Découvrons Wislawa Szymborska, une poétesse polonaise née en 1923, prix Nobel de littérature en 1996, « pour une poésie qui, avec une précision ironique, permet au contexte historique et biologique de se manifester en fragments de vérité humaine. ». Notons qu’elle a traduit, entre autres, Agrippa d’Aubigné et Théophile de Viau. Wislawa nous a quittés en 2012.
Trois mots étranges
Quand je prononce le mot Avenir,
sa première syllabe appartient déjà au passé
Quand je prononce le mot Silence,
je le détruis.
Quand je prononce le mot Rien,
je créé une chose qui ne tiendrait dans aucun néant
*
Fin et début
Après chaque guerre
il faut bien nettoyer
Un peu d’ordre dans tout ça
ne se fera pas tout seul.
Quelqu’un poussera les gravats
sur les côtés des routes,
pour que puissent passer
les charrettes des cadavres
Quelqu’un devra patauger
dans la fange et les cendres,
dans les ressorts des divans,
dans les débris de verre,
dans les haillons sanglants.
Quelqu’un doit traîner la poutre
qui calera le mur.
Quelqu’un doit replacer la vitre
et regonder la porte
Tout ceci n’est guère photogénique
et dure des années.
Toutes les caméras sont déjà
parties voir une autre guerre.
[…]
Ceux qui sont au courant
du pourquoi du comment
céderont bientôt la place
à ceux qui savent en peu.
Puis à ceux qui en savent prou.
Et enfin, rien du tout.
Dans l’herbe qui couvrira
les causes et les effets
il faudra que quelqu’un se couche
un épi entre les dents
à regarder les nuages.
Le poète peut jouer sur les mots mais aussi, comme dans le premier texte, jouer avec leur sens. L’ordre n’est certainement pas choisi au hasard : Avenir, Silence, Rien…
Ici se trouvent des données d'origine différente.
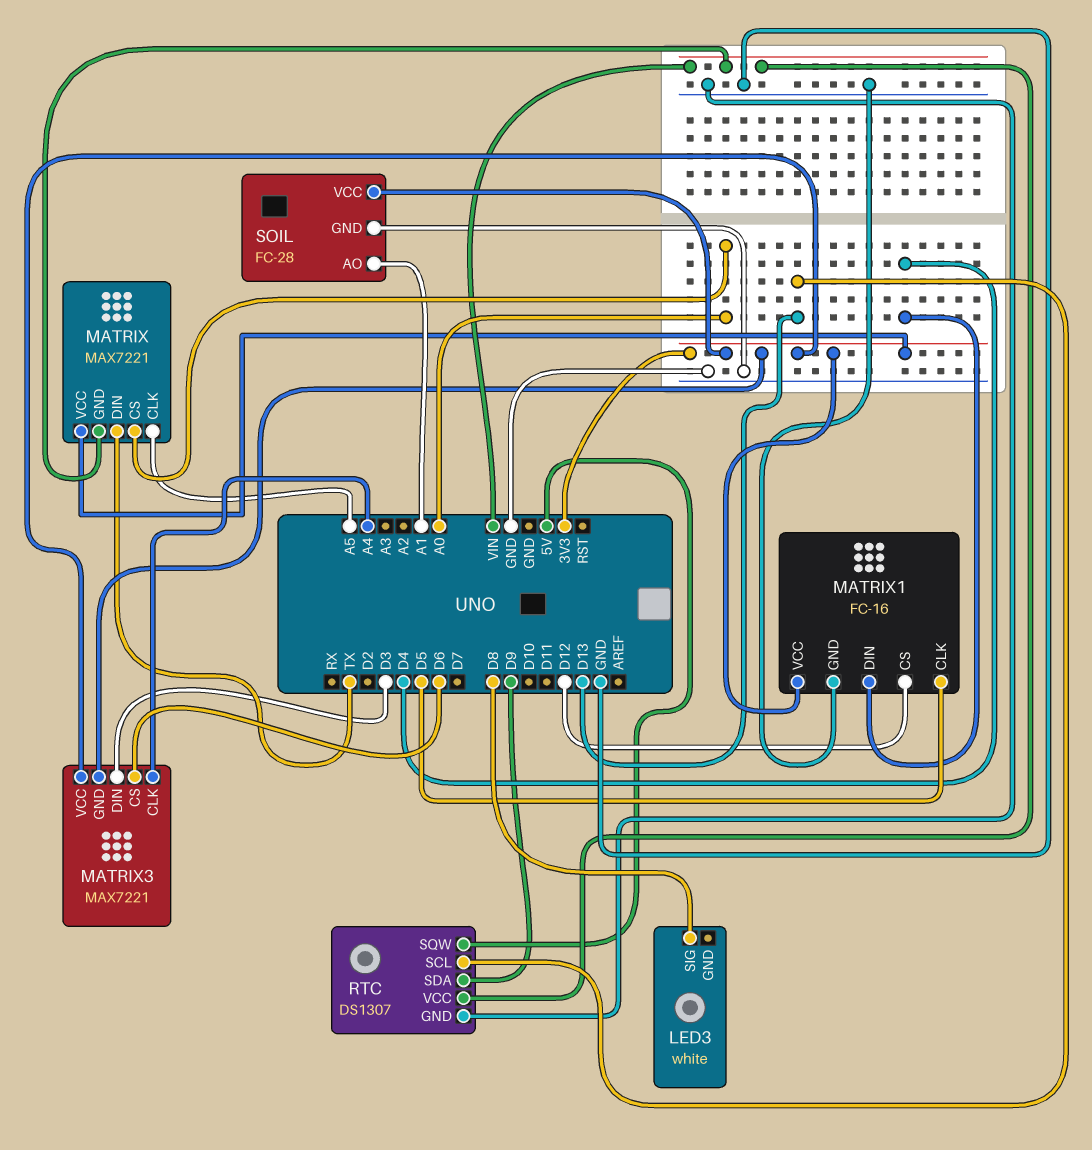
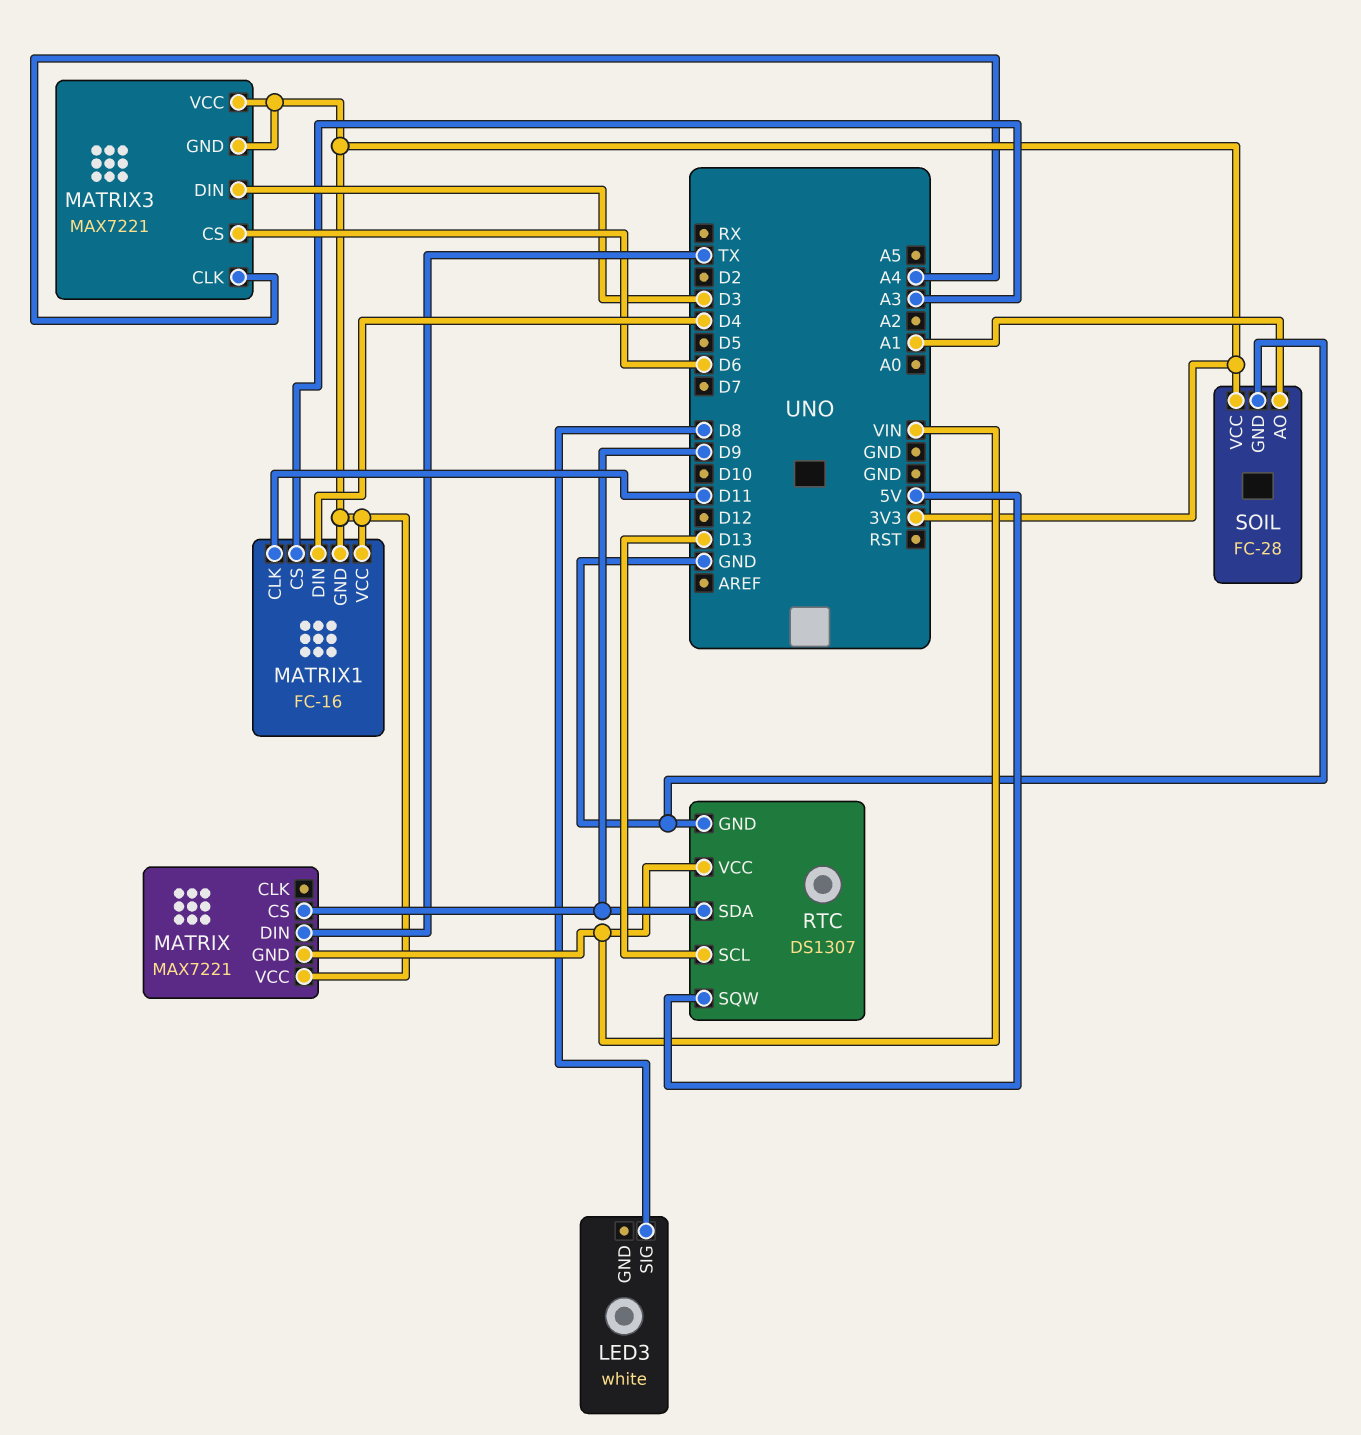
MATRIX pin CLK: A5 -> none
MATRIX pin CS: A0 -> D9
MATRIX1 pin CLK: D5 -> D11
MATRIX1 pin CS: D12 -> A3
MATRIX1 pin GND: GND -> 3V3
Le message du deuxième texte est évident. On notera cependant l’anonymat du texte, les « quelqu’un » et les « ceux », les premiers qui agissent et les seconds qui parlent, jusqu’au « rien du tout » final, toute allusion avec notre situation actuelle étant tout sauf involontaire…Il n’est pas interdit de voir dans la dernière strophe une allusion à « L’étranger » de Baudelaire. Et l’insouciance, telle une injonction inévitable, souveraine et paradoxale (« il faudra ») finira bien par reprendre ses droits.